Osama Alomar's very short story "Do Not Forget the Poor" is (in its entirety) as follows, in its English translation by "C. J. Collins with the author":
Even before I arrived at the corner, a few meters from my friend’s house, I smelled a very sad smell. I felt a pain in my stomach, and I found it very strange. When I reached the corner, the sad smell became unbearable. My tears began to fall profusely, leaving me confused. Then I saw a woman in the autumn of her life. Her clothes were torn, like her life. She was covered with the tears of Humanity. I went toward her, shaking from the pain, which increased as I drew nearer. When I was beside her, she looked up at me and said with tears in her voice, “Don’t forget the poor!”
My soul fell into scattered pieces. Humanity looked me right in my eyes, and the contraction of her pupils squeezed my heart. I took a handful of coins from my pocket and gave them to the old woman. Humanity grasped my hand in support. As she took the money, she looked at me with two eyes that gazed into the deepest depths of tragedy. And as soon as the money was in her hand, the sad smell disappeared and the pain in my stomach dissolved. My tears stopped. Humanity patted me on the shoulder and took from the pocket of her white garment a quantity of happiness that would last me for thousands of days, and she planted it in my future. I turned to my friend’s door, but just as I was ringing the doorbell, the old woman let out a volcanic scream that burned the embryo of my happiness, and fell down dead.
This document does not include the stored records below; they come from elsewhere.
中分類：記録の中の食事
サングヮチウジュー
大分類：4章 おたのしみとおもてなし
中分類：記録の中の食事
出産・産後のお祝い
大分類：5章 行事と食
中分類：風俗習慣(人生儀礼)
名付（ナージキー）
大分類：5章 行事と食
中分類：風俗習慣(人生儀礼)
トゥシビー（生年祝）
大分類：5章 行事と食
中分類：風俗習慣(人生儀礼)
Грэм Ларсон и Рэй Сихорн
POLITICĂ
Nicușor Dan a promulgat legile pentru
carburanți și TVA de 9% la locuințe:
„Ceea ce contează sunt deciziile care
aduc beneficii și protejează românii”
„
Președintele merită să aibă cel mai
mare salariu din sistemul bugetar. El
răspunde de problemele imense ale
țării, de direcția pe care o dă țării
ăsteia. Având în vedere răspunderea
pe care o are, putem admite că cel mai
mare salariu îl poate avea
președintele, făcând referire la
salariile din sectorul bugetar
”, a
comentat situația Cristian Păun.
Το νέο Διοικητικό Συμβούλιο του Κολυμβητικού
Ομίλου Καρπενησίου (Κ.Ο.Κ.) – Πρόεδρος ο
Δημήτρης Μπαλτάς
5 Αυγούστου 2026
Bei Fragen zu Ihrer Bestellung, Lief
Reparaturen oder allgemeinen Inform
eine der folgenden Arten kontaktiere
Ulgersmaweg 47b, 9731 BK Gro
Most of this story is clear to me: the woman is a personification of Humanity (not for the first time in Alomar's stories), the "sad smell" denotes poverty (again, not the only time Alomar denoted poverty by a bad smell), and giving money to help poverty brings happiness to the narrator (this could be either the immediate happiness of having done a good deed, or a sort of karma since the happiness is "planted [in the] future"). What I don't understand is the very last sentence: why does the old woman scream and die as soon as the narrator rings the doorbell?